6. In this connection, reference may be made to Kalu Dalpat Patil v. Narayan Dagadu Sutar, 29 Bom LR 56: (AIR 1927 Bom 111), where a Division Bench of the former High Court of Bombay has observed as follows:--

'Where the decision of the trial Court is not based on a preliminary point the Court of appeal in reversing the decision on one issue is not at liberty to remand the whole case for retrial, but must deal with the appeal on the merits. If it finds that any particular issue is not decided by the trial Court or that further evidence Is necessary on any point, it ought to act under Order XLI, Rule 25, of the Civil Procedure Code.'

So also in 31 Rom LR 208 : (AIR 1929 Bom 175), in the case of Annaji Ramchandra v. Thakuhai Dattatraya, a Division Bench of the former High Court of Bombay consisting of Chief Justice Sir Amberson Marten and Mr. Justice Murphy observed to the following effect:--

'Where a District Court is of opinion that certain findings of fact are necessary for the proper disposal of an appeal and that evidence should be led on these points, the correct procedure for the Court is to frame issues and refer them for trial to the trial Court. Findings should then be returned to the District Court which must rehear the appeal so far as is necessary, and dispose of it, under Order XLI, Rule 25, of the Civil procedure Code. It is not competent to the District Court in such a case to reverse the decree and remand the case tc the trial Court for disposal under rule 23, which only applies to the casewhere a suit has been decided on a preliminary point.'

7. The view which I have taken is supported by the above decisions. The petition is, therefore quite clear that in a case like the present one, where the trial Court has decided the case not on a preliminary issue but on merits and when the matter comes in appeal, it is not correct for the first appellate Court to reverse the decree of the trial Court and to remand the whole case back to the trial Court but that the first appellate Court should act under the provisions of Order XLI, Rule 25 of the Code of Civil Procedure.

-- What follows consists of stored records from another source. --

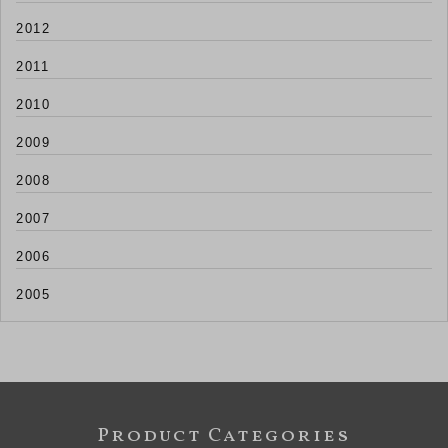
2012
2011
2010
2009
2008
2007
2006
2005
Product Categories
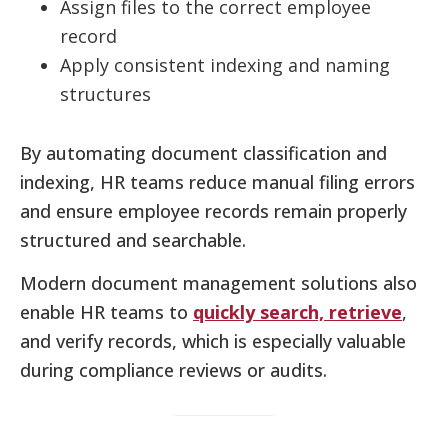
Assign files to the correct employee
record
Apply consistent indexing and naming
structures
By automating document classification and
indexing, HR teams reduce manual filing errors
and ensure employee records remain properly
structured and searchable.
Modern document management solutions also
enable HR teams to
quickly search, retrieve
,
and verify records, which is especially valuable
during compliance reviews or audits.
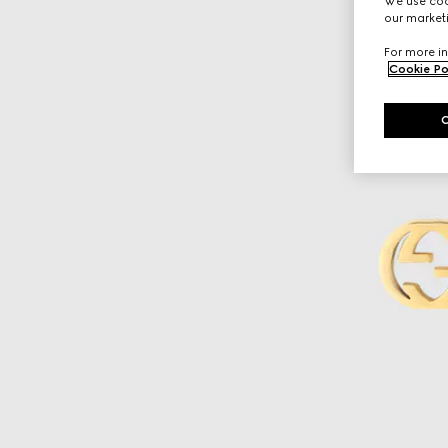
We use cook
our marketi
For more in
Cookie Po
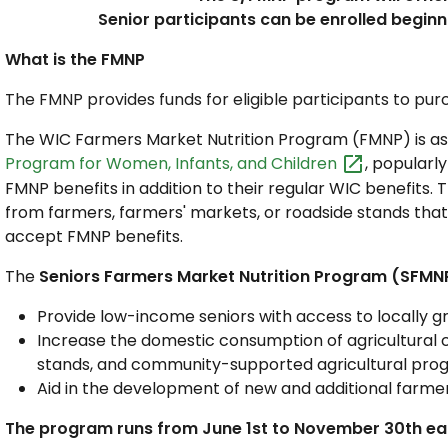
Senior participants can be enrolled beginn
What is the FMNP
The FMNP provides funds for eligible participants to p
The WIC Farmers Market Nutrition Program (FMNP) is as
Program for Women, Infants, and
Children
, popularl
FMNP benefits in addition to their regular WIC benefits. 
from farmers, farmers' markets, or roadside stands th
accept FMNP benefits.
The
Seniors Farmers Market Nutrition Program (SFMN
Provide low-income seniors with access to locally gr
Increase the domestic consumption of agricultural
stands, and community-supported agricultural pro
Aid in the development of new and additional farme
The program runs from June 1st to November 30th ea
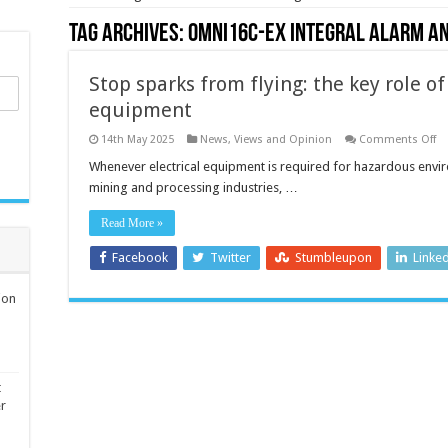
Tag Archives:
Omni16C-EX integral alarm a
Stop sparks from flying: the key role of 
equipment
o
14th May 2025
News, Views and Opinion
Comments Off
St
sp
Whenever electrical equipment is required for hazardous enviro
fr
mining and processing industries, …
fly
th
ke
Read More »
ro
of
in
Facebook
Twitter
Stumbleupon
Linke
sa
el
eq
ion
t
er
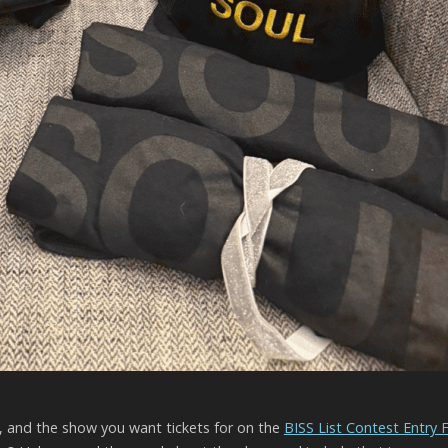
l, and the show you want tickets for on the
BISS List Contest Entry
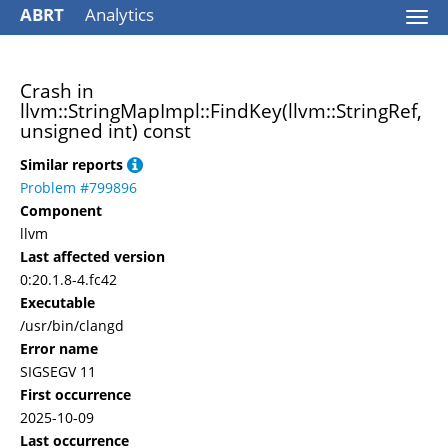
ABRT
Analytics
Togg
navi
Crash in
llvm::StringMapImpl::FindKey(llvm::StringRef,
unsigned int) const
Similar reports
Problem #799896
Component
llvm
Last affected version
0:20.1.8-4.fc42
Executable
/usr/bin/clangd
Error name
SIGSEGV 11
First occurrence
2025-10-09
Last occurrence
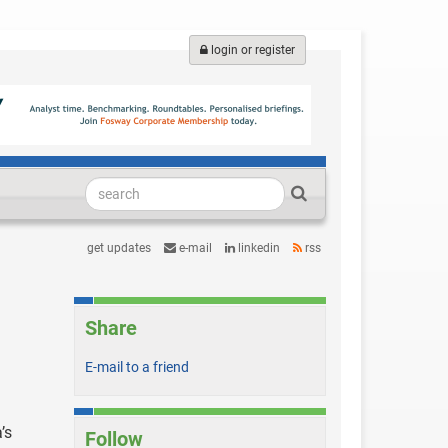
login or register
get updates
e-mail
linkedin
rss
Share
E-mail to a friend
’s
Follow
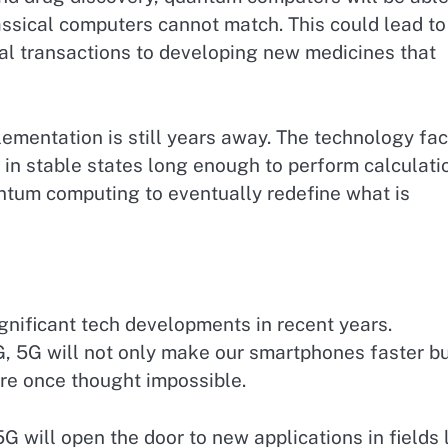
ssical computers cannot match. This could lead to
al transactions to developing new medicines that
mentation is still years away. The technology fa
s in stable states long enough to perform calculati
ntum computing to eventually redefine what is
gnificant tech developments in recent years.
G, 5G will not only make our smartphones faster b
ere once thought impossible.
G will open the door to new applications in fields 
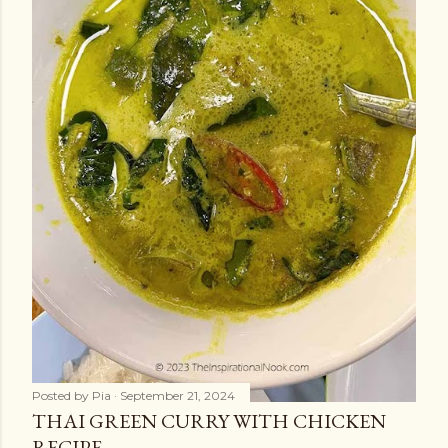
Posted by
Pia
September 21, 2024
THAI GREEN CURRY WITH CHICKEN
RECIPE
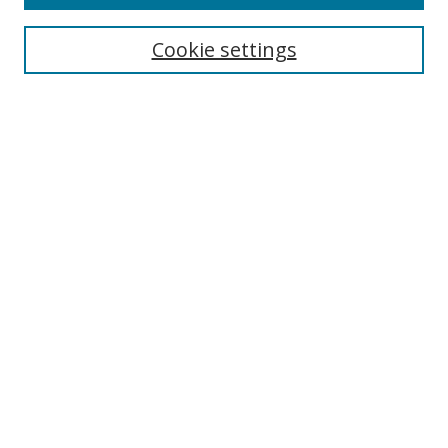
Search
Cookie settings
Enter search terms:
Select context to search:
Advanced Search
Notify me via email or
RSS
Links
UNF Digital Commons Exhibits
Thomas G. Carpenter Library
Copyright Information
Search Tips
Browse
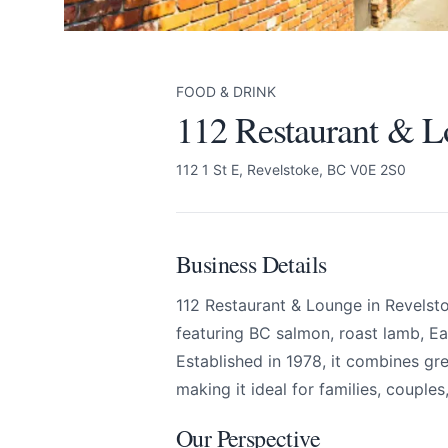
FOOD & DRINK
112 Restaurant & 
112 1 St E, Revelstoke, BC V0E 2S0
Business Details
112 Restaurant & Lounge in Revelst
112 Restaurant & L
Send Feedback
featuring BC salmon, roast lamb, Ea
Established in 1978, it combines gr
making it ideal for families, couples
All
Our Perspective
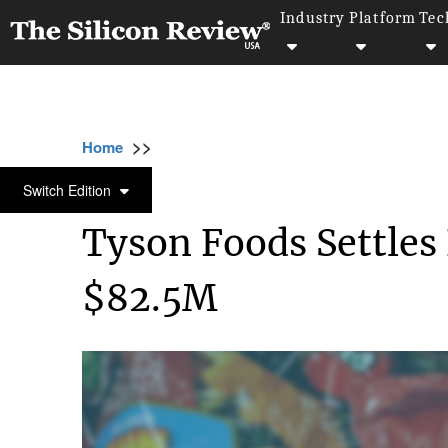
Industry
Platform
Tec
>>
>>
>>
Home
Industry
Food and beverages
T
FOOD AND BEVERAGES
Switch Edition
Tyson Foods Settles 
$82.5M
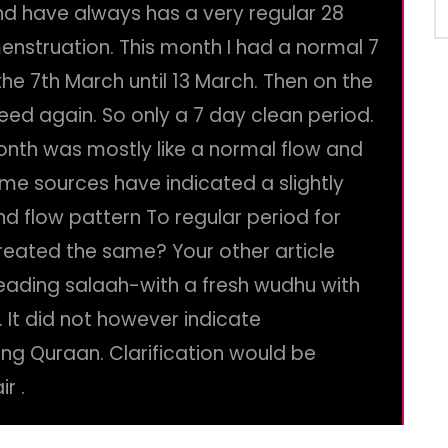
nd have always has a very regular 28
enstruation. This month I had a normal 7
he 7th March until 13 March. Then on the
eed again. So only a 7 day clean period.
onth was mostly like a normal flow and
ome sources have indicated a slightly
and flow pattern To regular period for
treated the same? Your other article
 reading salaah-with a fresh wudhu with
It did not however indicate
iting Quraan. Clarification would be
r .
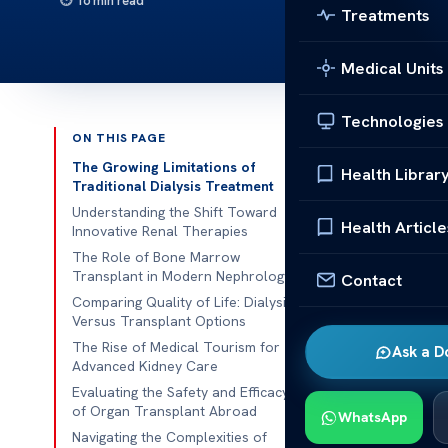
16 min read
Treatments
Medical Units
Technologies
ON THIS PAGE
Published 
The Growing Limitations of
Health Librar
Traditional Dialysis Treatment
Many American
Understanding the Shift Toward
Health Article
Innovative Renal Therapies
kidney health
The Role of Bone Marrow
they’re hard 
Transplant in Modern Nephrology
Contact
those wanting 
Comparing Quality of Life: Dialysis
Versus Transplant Options
New medical r
The Rise of Medical Tourism for
Ask a D
transplant
is
Advanced Kidney Care
care for comp
Evaluating the Safety and Efficacy
of Organ Transplant Abroad
WhatsApp
We’re committ
Navigating the Complexities of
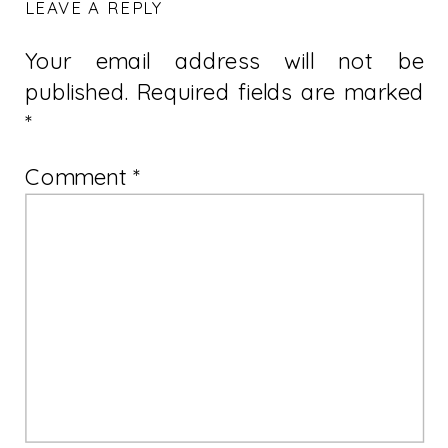
LEAVE A REPLY
Your email address will not be
published.
Required fields are marked
*
Comment
*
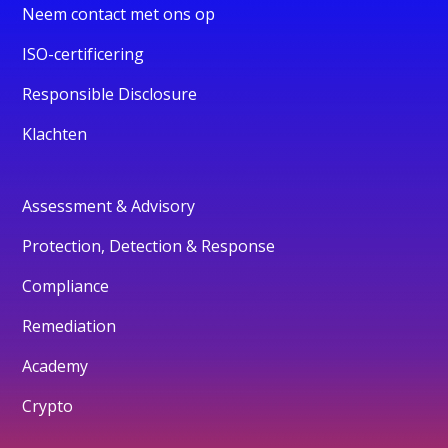
Neem contact met ons op
ISO-certificering
Responsible Disclosure
Klachten
Assessment & Advisory
Protection, Detection & Response
Compliance
Remediation
Academy
Crypto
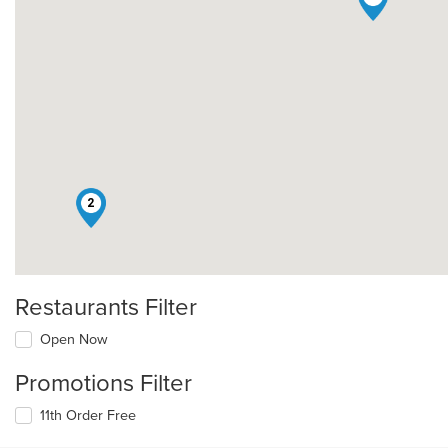
2
Restaurants Filter
Open Now
Promotions Filter
11th Order Free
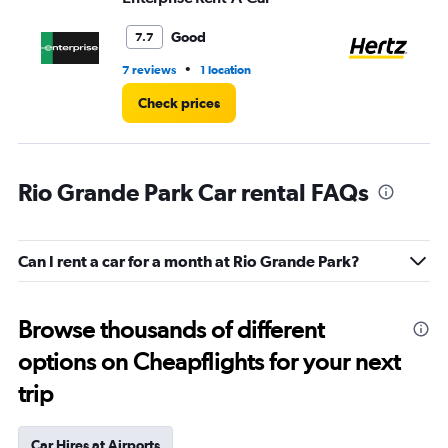
Good
7.7
•
7 reviews
1 location
8 r
Check prices
Rio Grande Park Car rental FAQs
Can I rent a car for a month at Rio Grande Park?
Browse thousands of different
options on Cheapflights for your next
trip
Car Hires at Airports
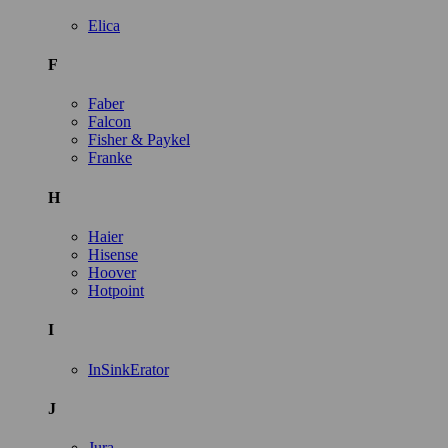
Elica
F
Faber
Falcon
Fisher & Paykel
Franke
H
Haier
Hisense
Hoover
Hotpoint
I
InSinkErator
J
Jura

8. In these circumstances, in the present case, I set aside the order of the learned Assistant Judge and direct the framing of the following issue:--

'Whether the defendant is a permanent tenant as alleged by him in his amended Written Statement?'

I further direct that this issue be tried by the trial Court allowing the parties to lead their evidence. The trial Court should record its finding on this issue and return the evidence on this issue to the first appellate Court together with its finding thereon and the reasons therefore and after the finding on the issue, which I have directed above, is sent to the first appellate Court, the first appellate Court will proceed with the appeal from the stage where it is left. The parties will be at liberty to file their objections, if any, against the finding of the trial Court before the first Appellate Court. The petitioners (original plaintiffs) to get the costs of the suit in the trial Court as well as the costs of the first appellate Court as well as of this Court from the opponent (Original defendant).